4. A method for detecting a disease target of hemerocallis based on a self-attention mechanism as set forth in claim 3, wherein: the feature extraction backbone network further comprises an FTC layer constructed by adopting a rapid self-attention mechanism, an input matrix is processed by a convolution branch, a high-efficiency self-attention module branch and a residual branch respectively, the outputs of the three branches are added element by element and standardized layer by layer to obtain an output A, the A is input into a full-connection layer and is subjected to batch standardization to obtain an output B, and the A is subjected to residual connection with the B;

5. The method for detecting the hemerocallis disease target based on the self-attention mechanism as set forth in claim 4, which is characterized in that: the top-down feature fusion comprises the steps of inputting a fifth layer result of a backbone network into a first top-down pyramid fusion module group, inputting the result into a second top-down pyramid fusion module group, wherein each top-down pyramid fusion module group comprises a convolution kernel with a channel number of b, a double up-sampling module, a channel splicing module and a C3 module with a channel number of b, the first group b is 512, the input of the splicing module is a third layer output feature map of the backbone network and an output feature map of a last module, the second group b is 256, and the input of the splicing module is a fourth layer output feature map of the backbone network and an output feature map of the last module.

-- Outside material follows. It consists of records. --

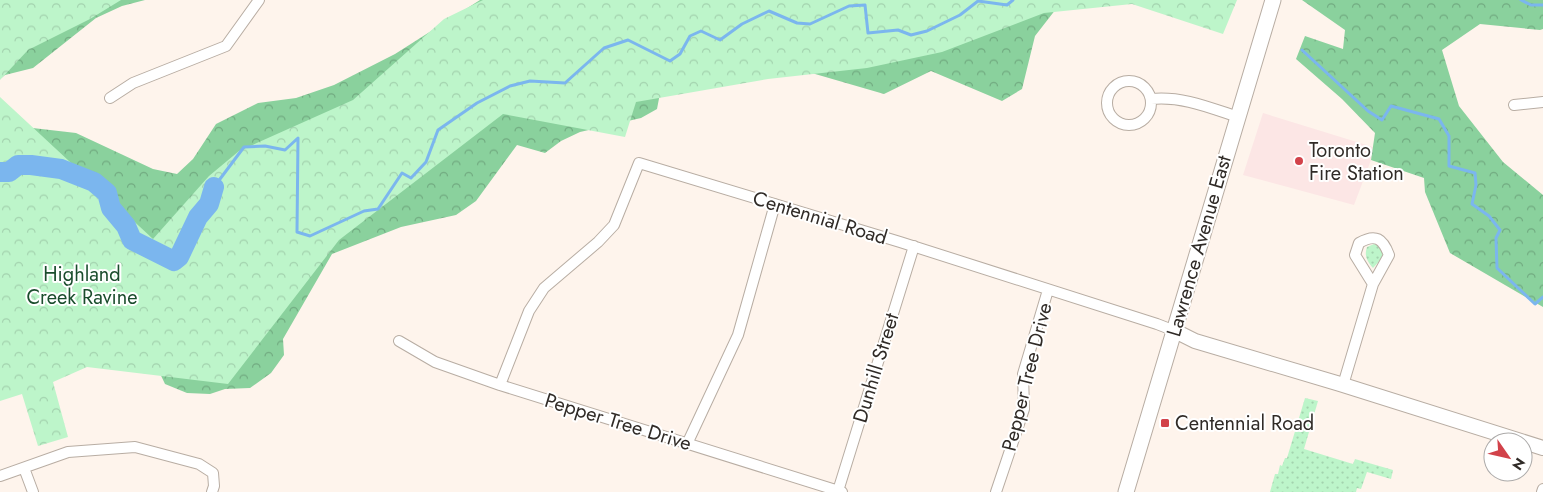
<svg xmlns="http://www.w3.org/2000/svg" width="1543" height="492" viewBox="0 0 1543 492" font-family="Jost,sans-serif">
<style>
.commercial{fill:#fce6e5}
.grass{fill:url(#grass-dots)}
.forest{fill:url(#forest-crowns)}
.park{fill:url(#park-crowns)}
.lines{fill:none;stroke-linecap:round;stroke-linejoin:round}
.stream{stroke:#7bb6ee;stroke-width:3}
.river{stroke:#7bb6ee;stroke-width:20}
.minor-casing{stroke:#b8ada3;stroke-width:12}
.tertiary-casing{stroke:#b8ada3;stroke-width:16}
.secondary-casing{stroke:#b8ada3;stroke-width:17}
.minor{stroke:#fff;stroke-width:10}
.tertiary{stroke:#fff;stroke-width:14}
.secondary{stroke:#fff;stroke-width:15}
.poi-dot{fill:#d2424a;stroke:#fff;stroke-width:2}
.labels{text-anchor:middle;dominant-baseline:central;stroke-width:4;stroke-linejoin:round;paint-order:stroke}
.poi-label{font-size:20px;fill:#302b27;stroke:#fff;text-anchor:start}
.street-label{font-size:20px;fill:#302b27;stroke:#fff}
.park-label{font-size:20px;fill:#1a4d2c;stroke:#fff}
</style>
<defs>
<pattern id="grass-dots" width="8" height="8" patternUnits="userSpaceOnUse" patternTransform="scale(1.25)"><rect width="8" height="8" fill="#bdf5ca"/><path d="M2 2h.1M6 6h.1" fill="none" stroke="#a3d2ae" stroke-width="1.8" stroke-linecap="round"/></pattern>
<pattern id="forest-crowns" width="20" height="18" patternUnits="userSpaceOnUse" patternTransform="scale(1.25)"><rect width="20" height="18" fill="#8ad19d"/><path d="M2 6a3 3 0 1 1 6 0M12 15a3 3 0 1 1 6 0" fill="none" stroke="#71aa80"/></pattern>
<pattern id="park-crowns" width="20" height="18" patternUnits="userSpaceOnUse" patternTransform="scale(1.25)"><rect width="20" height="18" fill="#bdf5ca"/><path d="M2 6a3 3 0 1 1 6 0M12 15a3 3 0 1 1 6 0" fill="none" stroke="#a3d2ae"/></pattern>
</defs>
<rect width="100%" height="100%" fill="#fef4ec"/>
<!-- commercial -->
<path class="commercial" d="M1263,113L1373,147L1371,160L1354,205L1243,175Z"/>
<!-- grass -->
<path class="grass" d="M1374,244L1380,246L1383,251V257L1373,268C1367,261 1364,256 1367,247Z
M1305,398L1318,401L1304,449L1353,464L1355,459L1393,470L1391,479L1367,472L1361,489L1357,488L1356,492H1270L1275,474H1278L1280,465L1282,466L1285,458H1287Z"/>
<!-- forest -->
<path class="forest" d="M49,0H145L122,6L96,18L33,68L5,75L0,79Z
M480,0H1063L1035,36L1022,89L1002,101L931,71L884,94L791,67L661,88L657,109L641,118L580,132L561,141L545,153L517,145L476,201L456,215L401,227L332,254L283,339L284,355L271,373L250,388L225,389L210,394L187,393L165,384L156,365L163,257L0,123L24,127L76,133L153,169L177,174L193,159L216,124L258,103L296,98L334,85L395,54Z
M1302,0H1543V29L1540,30L1480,24L1442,50L1459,106L1503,162L1543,195V307L1450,253L1425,192L1424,178L1371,160L1375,133L1342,99L1296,59L1305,36L1343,49L1345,30Z"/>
<!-- park -->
<path class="park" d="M0,0H121L90,19L28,50L0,80Z
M483,0H1237L1223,34L1132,4L1044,13L942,52L867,68L768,79L636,102L625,137L503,114L339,240L228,384L87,367L53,382L68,437L38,446L22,394L0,401V97L153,239L209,176L239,151L353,100L444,19Z"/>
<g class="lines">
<!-- stream -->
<path class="stream" d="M1521,0L1531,5H1543
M1302,50L1368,111L1382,120L1391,106L1439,119L1449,136V166L1475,173L1476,185L1472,204L1489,216L1500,230L1496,238L1497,268L1535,304L1543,297
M214,187L244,147L265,146L285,150L298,138L297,232L310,236L364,211L378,209L402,173L411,178L426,162L438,130L477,103L510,86L530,81L565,83L604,48L628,40L670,61L680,54L690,36L701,31L720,40L742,24L769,11L797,23L810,24L849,6L865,5L868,33L898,30L911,35L927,31L960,15L978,1L1007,5L1013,0"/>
<!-- river -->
<path class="river" d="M0,172H9L18,165H31L61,169L94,182L107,193L111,208L126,226L132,240L174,261L179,257L198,217L209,204L214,187"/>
<defs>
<path id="minor" d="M1107 103a22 22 0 1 1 44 0a22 22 0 1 1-44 0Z
M110,98L133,83L226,46L259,0
M1151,99C1182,96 1208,107 1238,117
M1514,105L1543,102
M399,341L435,362L500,385L842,492
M500,385L529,311L544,288L598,242L614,225L639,163L900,242L1157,324L1175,331
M1343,385L1373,284L1389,255C1383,239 1376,233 1359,243L1355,255L1373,284
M687,444L738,335L775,204
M24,468L33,492
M0,476L68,452L135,447L199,464L213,473L214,486L212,492
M838,491L914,246
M996,492L1024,409L1023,374L1048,290
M1542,492L1543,489"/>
<path id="tertiary" d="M1175,331L1195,341L1340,384L1543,448"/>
<path id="secondary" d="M1126,492L1273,0"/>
</defs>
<!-- minor casing -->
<use href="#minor" class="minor-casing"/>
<!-- tertiary casing -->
<use href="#tertiary" class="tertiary-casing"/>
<!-- secondary casing -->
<use href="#secondary" class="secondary-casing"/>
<!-- minor -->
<use href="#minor" class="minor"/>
<!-- tertiary -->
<use href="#tertiary" class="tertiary"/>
<!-- secondary -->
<use href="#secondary" class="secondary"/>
</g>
<!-- markers -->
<g class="poi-dot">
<circle cx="1299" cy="161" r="5"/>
<rect x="1160" y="418" width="10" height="10" rx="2.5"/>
</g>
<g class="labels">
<!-- poi labels -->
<g class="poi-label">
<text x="1309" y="150">Toronto<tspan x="1309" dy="23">Fire Station</tspan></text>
<text x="1175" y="423">Centennial Road</text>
</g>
<!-- street labels -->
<g class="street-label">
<text transform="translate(820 218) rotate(17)">Centennial Road</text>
<text transform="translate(1199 246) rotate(-74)">Lawrence Avenue East</text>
<text transform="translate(876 368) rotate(-73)">Dunhill Street</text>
<text transform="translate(1027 377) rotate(-76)">Pepper Tree Drive</text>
<text transform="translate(618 422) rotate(17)">Pepper Tree Drive</text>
</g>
<!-- park labels -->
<g class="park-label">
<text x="82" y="274">Highland<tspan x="82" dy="23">Creek Ravine</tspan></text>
</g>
</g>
<!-- north arrow -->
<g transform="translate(1508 457) rotate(124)"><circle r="24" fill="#ffffff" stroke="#acaaa9"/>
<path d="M0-4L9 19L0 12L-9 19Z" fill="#d2424a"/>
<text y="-8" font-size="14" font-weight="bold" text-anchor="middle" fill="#302b27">N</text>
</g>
</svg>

6. The method for detecting the hemerocallis disease target based on the self-attention mechanism as set forth in claim 5, which is characterized in that: the alignment and bottom-up fusion comprises the steps of inputting a second layer result of the neck network into a first bottom-up pyramid fusion module group, inputting the result into a second bottom-up pyramid fusion module group, wherein each bottom-up pyramid fusion module group consists of a local feature extraction module, a feature selection alignment module and a C3 module;

7. The method for detecting the hemerocallis disease target based on the self-attention mechanism as set forth in claim 6, wherein the method comprises the following steps of: the processing includes outputting O from the second, third and fourth layers of the neck network _i ，j∈[2,3,4]Convolution was performed using 1x1 convolution kernels, respectively, expressed as:

P _f ＝{(p ₁ ,p ₂ ,p ₃ ,x _i ,y _i ,a _i ,b _i ,Conf _i )|(p ₁ ,p ₂ ,p ₃ ,x _i ,y _i ,a _i ,b _i ,Conf _i )∈P，IOU(x _i ,y _i ,a _i ,b _i )≥IOU_T，Conf _i ≥Conf_T}

wherein P is composed ofConstitution, IOU (x _i ,y _i ,a _i ,b _i ) Representing the target position (x _i ,y _i ,a _i ,b _i ) IOU_T represents IOU threshold for filtering excessively overlapping prediction frames, conf_T represents Conf threshold for filtering prediction vectors with low confidence, x _i And y _i Is the two-dimensional coordinates of the predicted target frame of the ith vector, a _i And b _i Is the length and width of a predicted target frame, conf _i Is the confidence level of the existence of the target in the ith vector prediction target frame, p ₁ ,p ₂ ,p ₃ Category confidence for categories 1, 2, 3;

8. A system employing the method for detecting a disease target of hemerocallis based on a self-attention mechanism as set forth in any one of claims 1 to 7, characterized in that: the device comprises an FTC module, a top-down pyramid fusion module group, a bottom-up pyramid fusion module group, a pre-measuring head and a screening output module;

9. A computer device comprising a memory and a processor, the memory storing a computer program, characterized in that the processor implements the steps of the method of any of claims 1 to 7 when the computer program is executed.

10. A computer-readable storage medium having stored thereon a computer program, characterized by: the computer program implementing the steps of the method of any of claims 1 to 7 when executed by a processor.